Naturally constrained by physical capacity to around 10 sessions per week across the school year (pre Covid), the team realised the on-site offer couldn’t grow to meet potential demand. Now – with development spurred by the pandemic surge in use of Zoom, Teams and more – alongside real-world visits, schools can book for an hour-long livestream video session led by the museum’s skilled facilitators, exploring how Roald Dahl created his characters.

Director Steve Gardam explains; “Online, we think we could eventually deliver 1,600 sessions per year, to around 50,000 pupils: a staggering 357% increase. It needs more investment and time to get there, but it’s not impossible: there are 16,000 primary schools in England alone, so only one in 10 needs to book with us and Roald Dahl’s stories are likely enjoyed in every single one. Crucially, these sessions are for schoolchildren to experience together, in their classroom, so this is not a lockdown offer, it is for the long term.”

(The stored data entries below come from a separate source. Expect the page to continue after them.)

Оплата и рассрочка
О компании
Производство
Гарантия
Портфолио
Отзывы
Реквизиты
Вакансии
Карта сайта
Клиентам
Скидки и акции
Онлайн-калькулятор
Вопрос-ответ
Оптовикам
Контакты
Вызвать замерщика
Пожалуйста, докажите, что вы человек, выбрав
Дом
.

During the sessions, pupils get to see Museum highlights through pre-recorded videos and enjoy live interaction with the facilitators. Resources are sent out in advance so pupils can undertake activities together in their classroom throughout the session.

“We knew from our evaluation that it’s the facilitators that teachers really appreciate, and we also knew coming somewhere special was important, so we didn’t just want to ‘speak to a PowerPoint’ – we’re trying to show off the Museum, to get as close as we can get to the real thing.”

The learning team have taught themselves filmmaking techniques, and bought kit supported by funding from CRF, Art Fund and Southwest Museum Development amongst others. And the approach offers a good deal for schools too: sessions are charged at around half the cost compared to those that take place on site.

“We know a museum moving to deliver learning online because of the COVID pandemic is hardly limited to us,” explains Steve.

“There are other examples of great practice. However, we have worked hard to produce a high-quality offer that has the potential to transform our reach and impact as an independent charity. We’re not there yet but with livestreaming if we can deliver three or four sessions at the same time, that’s how we can scale.”